*Exercise requirements:*
Repeat all of the data precisely.

*Records supplied:*
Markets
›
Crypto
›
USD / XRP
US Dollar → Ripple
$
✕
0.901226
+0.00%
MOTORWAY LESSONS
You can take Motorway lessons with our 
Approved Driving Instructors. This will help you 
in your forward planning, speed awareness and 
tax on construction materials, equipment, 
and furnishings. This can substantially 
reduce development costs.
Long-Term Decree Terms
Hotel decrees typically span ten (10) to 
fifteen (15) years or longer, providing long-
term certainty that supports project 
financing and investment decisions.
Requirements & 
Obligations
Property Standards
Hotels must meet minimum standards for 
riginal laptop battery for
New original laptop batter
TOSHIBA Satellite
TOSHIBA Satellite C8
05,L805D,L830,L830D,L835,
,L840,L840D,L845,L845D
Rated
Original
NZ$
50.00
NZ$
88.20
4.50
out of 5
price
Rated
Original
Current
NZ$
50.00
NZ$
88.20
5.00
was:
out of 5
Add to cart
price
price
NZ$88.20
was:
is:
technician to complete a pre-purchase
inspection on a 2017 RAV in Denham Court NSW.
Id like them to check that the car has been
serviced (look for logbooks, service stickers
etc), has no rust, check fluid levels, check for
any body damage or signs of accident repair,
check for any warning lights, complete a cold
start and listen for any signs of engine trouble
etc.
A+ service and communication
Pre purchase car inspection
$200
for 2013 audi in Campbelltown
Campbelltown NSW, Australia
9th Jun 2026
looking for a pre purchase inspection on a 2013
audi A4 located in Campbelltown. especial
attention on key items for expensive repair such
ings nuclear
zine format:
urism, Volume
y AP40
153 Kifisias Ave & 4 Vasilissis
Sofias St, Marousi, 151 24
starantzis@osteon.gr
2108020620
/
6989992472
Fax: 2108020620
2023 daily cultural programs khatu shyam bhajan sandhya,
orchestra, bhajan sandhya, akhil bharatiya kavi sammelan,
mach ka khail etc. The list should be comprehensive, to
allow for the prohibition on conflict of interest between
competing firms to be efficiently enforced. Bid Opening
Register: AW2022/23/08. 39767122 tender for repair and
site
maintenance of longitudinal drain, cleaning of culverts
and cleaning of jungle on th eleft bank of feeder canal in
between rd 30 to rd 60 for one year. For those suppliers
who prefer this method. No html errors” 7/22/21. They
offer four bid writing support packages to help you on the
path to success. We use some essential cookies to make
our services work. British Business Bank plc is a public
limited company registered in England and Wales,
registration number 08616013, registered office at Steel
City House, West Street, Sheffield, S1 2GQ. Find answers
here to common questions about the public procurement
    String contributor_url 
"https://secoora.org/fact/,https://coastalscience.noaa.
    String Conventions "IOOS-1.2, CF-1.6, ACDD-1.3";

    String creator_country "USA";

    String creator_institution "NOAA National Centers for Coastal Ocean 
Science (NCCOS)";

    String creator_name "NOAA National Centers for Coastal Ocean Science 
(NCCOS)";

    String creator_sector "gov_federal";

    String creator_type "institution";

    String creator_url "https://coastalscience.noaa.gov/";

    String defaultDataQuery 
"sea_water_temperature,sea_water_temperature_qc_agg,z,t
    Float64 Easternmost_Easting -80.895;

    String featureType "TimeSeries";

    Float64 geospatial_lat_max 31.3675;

*Output of the task:*
Markets
›
Crypto
›
USD / XRP
US Dollar → Ripple
$
✕
0.901226
+0.00%
MOTORWAY LESSONS
You can take Motorway lessons with our 
Approved Driving Instructors. This will help you 
in your forward planning, speed awareness and 
tax on construction materials, equipment, 
and furnishings. This can substantially 
reduce development costs.
Long-Term Decree Terms
Hotel decrees typically span ten (10) to 
fifteen (15) years or longer, providing long-
term certainty that supports project 
financing and investment decisions.
Requirements & 
Obligations
Property Standards
Hotels must meet minimum standards for 
riginal laptop battery for
New original laptop batter
TOSHIBA Satellite
TOSHIBA Satellite C8
05,L805D,L830,L830D,L835,
,L840,L840D,L845,L845D
Rated
Original
NZ$
50.00
NZ$
88.20
4.50
out of 5
price
Rated
Original
Current
NZ$
50.00
NZ$
88.20
5.00
was:
out of 5
Add to cart
price
price
NZ$88.20
was:
is:
technician to complete a pre-purchase
inspection on a 2017 RAV in Denham Court NSW.
Id like them to check that the car has been
serviced (look for logbooks, service stickers
etc), has no rust, check fluid levels, check for
any body damage or signs of accident repair,
check for any warning lights, complete a cold
start and listen for any signs of engine trouble
etc.
A+ service and communication
Pre purchase car inspection
$200
for 2013 audi in Campbelltown
Campbelltown NSW, Australia
9th Jun 2026
looking for a pre purchase inspection on a 2013
audi A4 located in Campbelltown. especial
attention on key items for expensive repair such
ings nuclear
zine format:
urism, Volume
y AP40
153 Kifisias Ave & 4 Vasilissis
Sofias St, Marousi, 151 24
starantzis@osteon.gr
2108020620
/
6989992472
Fax: 2108020620
2023 daily cultural programs khatu shyam bhajan sandhya,
orchestra, bhajan sandhya, akhil bharatiya kavi sammelan,
mach ka khail etc. The list should be comprehensive, to
allow for the prohibition on conflict of interest between
competing firms to be efficiently enforced. Bid Opening
Register: AW2022/23/08. 39767122 tender for repair and
site
maintenance of longitudinal drain, cleaning of culverts
and cleaning of jungle on th eleft bank of feeder canal in
between rd 30 to rd 60 for one year. For those suppliers
who prefer this method. No html errors” 7/22/21. They
offer four bid writing support packages to help you on the
path to success. We use some essential cookies to make
our services work. British Business Bank plc is a public
limited company registered in England and Wales,
registration number 08616013, registered office at Steel
City House, West Street, Sheffield, S1 2GQ. Find answers
here to common questions about the public procurement
    String contributor_url 
"https://secoora.org/fact/,https://coastalscience.noaa.
    String Conventions "IOOS-1.2, CF-1.6, ACDD-1.3";

    String creator_country "USA";

    String creator_institution "NOAA National Centers for Coastal Ocean 
Science (NCCOS)";

    String creator_name "NOAA National Centers for Coastal Ocean Science 
(NCCOS)";

    String creator_sector "gov_federal";

    String creator_type "institution";

    String creator_url "https://coastalscience.noaa.gov/";

    String defaultDataQuery 
"sea_water_temperature,sea_water_temperature_qc_agg,z,t
    Float64 Easternmost_Easting -80.895;

    String featureType "TimeSeries";

    Float64 geospatial_lat_max 31.3675;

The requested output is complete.